### Passage for review

────────

Ivanhoe is a census-designated place (CDP) in Sampson County, North Carolina, United States. The population was 198 at the 2020 census.

==History==
The area of Sampson County that contains present-day Ivanhoe was first settled by the Scots in 1739, who travelled northwest through the lower Cape Fear Valley. The Scots stopping in Ivanhoe discovered a cash crop in abundance; the longleaf pine. The local economy soon consisted of tar, charcoal, turpentine, and timber. The Black River served as their connection to the seaport; located first at Brunswick Town and
later Wilmington.

The Beatty-Corbett House, Black River Presbyterian and Ivanhoe Baptist Churches, and Delta Farm were listed on the National Register of Historic Places in 1986.

==Geography==

According to the United States Census Bureau, the CDP has a total area of 5.03 sqmi, of which 5.02 square miles is land and 0.01 square miles is water.

The community is located 29 miles south of Clinton, and 34 miles northwest of Wilmington.

Ivanhoe is within the Franklin Township in Sampson County.

The ZIP Code for Ivanhoe is 28447.

────────

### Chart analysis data

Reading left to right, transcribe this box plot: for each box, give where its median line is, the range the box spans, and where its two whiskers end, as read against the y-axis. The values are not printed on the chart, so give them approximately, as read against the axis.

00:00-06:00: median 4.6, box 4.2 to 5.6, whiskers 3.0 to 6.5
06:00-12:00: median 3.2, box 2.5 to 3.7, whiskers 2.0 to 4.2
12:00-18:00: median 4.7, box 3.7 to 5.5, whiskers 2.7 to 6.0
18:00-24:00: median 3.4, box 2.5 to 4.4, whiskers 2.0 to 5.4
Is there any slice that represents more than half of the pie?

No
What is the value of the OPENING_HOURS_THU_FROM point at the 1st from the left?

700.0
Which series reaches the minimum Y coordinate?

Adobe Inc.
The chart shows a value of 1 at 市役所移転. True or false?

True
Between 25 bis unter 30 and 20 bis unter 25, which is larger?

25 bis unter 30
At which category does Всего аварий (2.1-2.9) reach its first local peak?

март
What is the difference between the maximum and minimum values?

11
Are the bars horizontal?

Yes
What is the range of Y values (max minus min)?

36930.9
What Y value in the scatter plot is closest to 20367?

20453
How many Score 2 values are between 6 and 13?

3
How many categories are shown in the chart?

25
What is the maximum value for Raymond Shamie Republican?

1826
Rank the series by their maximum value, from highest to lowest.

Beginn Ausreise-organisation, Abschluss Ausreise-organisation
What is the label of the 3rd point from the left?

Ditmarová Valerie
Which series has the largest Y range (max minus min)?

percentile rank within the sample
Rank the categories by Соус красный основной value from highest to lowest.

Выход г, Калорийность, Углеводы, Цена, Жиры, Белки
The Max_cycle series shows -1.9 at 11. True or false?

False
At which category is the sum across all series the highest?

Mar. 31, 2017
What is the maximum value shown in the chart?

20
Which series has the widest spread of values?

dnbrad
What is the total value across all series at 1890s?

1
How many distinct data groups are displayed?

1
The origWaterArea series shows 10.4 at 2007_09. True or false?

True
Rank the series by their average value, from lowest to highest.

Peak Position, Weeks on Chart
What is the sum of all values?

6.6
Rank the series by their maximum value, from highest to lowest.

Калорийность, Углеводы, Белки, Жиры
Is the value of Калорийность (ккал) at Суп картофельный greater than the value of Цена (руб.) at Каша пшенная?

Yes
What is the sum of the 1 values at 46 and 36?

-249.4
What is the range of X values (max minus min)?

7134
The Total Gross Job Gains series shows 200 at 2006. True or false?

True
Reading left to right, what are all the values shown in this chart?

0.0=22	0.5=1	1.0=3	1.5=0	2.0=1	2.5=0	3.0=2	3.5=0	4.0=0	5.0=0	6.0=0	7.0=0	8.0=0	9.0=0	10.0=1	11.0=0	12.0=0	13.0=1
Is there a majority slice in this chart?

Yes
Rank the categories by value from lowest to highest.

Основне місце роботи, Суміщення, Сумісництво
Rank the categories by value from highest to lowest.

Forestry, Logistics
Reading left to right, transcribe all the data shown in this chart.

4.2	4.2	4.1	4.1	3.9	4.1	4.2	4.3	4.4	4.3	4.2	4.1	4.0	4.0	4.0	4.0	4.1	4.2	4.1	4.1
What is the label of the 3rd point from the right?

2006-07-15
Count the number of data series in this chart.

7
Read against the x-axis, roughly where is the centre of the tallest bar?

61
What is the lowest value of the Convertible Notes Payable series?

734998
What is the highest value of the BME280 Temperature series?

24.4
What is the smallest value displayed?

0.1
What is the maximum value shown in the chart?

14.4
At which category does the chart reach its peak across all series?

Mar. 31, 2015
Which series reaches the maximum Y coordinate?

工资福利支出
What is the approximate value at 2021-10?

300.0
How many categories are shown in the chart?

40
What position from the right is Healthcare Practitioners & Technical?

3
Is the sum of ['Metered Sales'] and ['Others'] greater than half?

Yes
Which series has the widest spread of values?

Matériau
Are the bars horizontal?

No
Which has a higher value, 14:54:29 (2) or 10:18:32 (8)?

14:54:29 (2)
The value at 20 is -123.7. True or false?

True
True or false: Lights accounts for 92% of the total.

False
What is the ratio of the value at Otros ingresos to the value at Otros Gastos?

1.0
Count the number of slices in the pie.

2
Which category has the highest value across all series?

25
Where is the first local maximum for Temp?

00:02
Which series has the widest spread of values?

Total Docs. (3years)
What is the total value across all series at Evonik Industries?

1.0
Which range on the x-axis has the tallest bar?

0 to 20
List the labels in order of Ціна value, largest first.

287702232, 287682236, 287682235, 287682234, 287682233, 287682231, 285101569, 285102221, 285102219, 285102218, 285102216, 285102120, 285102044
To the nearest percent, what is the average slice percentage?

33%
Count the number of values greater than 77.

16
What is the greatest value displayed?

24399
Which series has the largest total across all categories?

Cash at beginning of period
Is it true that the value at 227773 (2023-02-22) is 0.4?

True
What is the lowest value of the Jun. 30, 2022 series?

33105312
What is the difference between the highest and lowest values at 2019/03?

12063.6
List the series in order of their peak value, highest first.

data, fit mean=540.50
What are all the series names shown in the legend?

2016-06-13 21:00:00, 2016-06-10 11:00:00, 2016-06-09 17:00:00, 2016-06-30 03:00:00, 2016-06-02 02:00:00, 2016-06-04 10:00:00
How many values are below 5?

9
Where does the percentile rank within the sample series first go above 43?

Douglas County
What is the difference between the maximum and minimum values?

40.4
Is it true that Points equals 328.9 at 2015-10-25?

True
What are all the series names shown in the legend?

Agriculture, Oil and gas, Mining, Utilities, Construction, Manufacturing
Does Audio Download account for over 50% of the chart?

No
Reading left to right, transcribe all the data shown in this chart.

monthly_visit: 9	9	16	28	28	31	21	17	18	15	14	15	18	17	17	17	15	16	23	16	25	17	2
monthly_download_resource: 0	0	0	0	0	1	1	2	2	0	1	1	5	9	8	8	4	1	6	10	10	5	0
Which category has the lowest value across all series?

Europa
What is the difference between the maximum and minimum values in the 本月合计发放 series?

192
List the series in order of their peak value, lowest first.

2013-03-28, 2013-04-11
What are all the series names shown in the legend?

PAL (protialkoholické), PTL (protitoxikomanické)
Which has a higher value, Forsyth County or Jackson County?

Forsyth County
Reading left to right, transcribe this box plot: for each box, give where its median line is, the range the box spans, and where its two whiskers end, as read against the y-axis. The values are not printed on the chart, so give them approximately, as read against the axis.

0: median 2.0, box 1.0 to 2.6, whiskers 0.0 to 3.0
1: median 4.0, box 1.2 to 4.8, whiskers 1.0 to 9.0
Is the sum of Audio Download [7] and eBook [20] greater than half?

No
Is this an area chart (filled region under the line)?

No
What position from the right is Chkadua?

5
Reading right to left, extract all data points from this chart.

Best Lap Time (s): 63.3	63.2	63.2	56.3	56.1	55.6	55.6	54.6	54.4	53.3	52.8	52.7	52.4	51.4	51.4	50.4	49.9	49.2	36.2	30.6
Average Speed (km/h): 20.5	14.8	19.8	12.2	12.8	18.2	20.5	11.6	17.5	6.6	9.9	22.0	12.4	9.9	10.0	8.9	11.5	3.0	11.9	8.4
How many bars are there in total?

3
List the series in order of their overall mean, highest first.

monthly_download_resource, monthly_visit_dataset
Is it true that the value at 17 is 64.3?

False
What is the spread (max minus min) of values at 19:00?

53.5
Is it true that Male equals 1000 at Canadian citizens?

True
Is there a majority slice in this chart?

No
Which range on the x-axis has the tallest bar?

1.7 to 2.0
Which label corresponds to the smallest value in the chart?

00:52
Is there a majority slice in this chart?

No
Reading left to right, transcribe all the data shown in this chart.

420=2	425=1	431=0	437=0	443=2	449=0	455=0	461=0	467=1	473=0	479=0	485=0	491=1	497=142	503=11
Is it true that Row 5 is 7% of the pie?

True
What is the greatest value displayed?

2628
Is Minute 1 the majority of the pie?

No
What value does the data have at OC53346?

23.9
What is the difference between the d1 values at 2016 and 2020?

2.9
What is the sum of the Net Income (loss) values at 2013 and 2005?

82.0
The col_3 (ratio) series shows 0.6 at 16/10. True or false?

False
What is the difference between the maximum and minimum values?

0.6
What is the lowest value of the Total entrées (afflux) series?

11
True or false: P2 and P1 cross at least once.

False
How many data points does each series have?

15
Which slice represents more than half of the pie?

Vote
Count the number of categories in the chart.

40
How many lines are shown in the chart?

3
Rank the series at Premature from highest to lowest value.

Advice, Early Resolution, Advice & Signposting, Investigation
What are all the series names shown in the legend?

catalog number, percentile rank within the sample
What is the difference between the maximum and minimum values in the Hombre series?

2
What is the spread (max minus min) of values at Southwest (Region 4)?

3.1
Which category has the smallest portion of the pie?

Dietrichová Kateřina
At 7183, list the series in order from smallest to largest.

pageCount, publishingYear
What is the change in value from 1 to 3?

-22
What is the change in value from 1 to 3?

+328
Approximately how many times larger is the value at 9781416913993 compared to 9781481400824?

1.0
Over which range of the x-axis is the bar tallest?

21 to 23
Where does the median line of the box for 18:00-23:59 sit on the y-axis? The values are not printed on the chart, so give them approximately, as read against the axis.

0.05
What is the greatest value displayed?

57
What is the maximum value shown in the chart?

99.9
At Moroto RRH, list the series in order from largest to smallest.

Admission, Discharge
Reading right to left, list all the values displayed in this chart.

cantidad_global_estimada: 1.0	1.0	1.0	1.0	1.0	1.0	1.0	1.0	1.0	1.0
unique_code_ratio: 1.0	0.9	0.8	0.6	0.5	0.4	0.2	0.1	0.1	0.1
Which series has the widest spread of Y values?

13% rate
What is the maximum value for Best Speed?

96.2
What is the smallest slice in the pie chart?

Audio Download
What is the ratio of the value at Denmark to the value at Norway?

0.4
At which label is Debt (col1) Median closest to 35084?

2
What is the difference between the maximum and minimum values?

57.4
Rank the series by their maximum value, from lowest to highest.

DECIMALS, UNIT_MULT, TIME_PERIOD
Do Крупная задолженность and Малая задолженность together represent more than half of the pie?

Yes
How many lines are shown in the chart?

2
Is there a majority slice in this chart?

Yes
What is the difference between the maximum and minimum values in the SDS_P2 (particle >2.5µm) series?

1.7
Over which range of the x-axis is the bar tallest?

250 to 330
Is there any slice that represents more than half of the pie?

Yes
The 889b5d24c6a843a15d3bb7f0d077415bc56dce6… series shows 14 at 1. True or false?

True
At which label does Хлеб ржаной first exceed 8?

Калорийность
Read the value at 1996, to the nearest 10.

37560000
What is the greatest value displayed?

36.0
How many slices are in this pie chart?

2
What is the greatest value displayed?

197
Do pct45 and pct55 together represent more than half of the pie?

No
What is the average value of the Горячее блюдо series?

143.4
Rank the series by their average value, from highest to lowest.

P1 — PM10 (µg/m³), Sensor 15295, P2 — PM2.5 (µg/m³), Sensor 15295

────────

### Directions
In the Ivanhoe passage, what cash crop did the Scottish settlers find in abundance?

### Response area
The longleaf pine.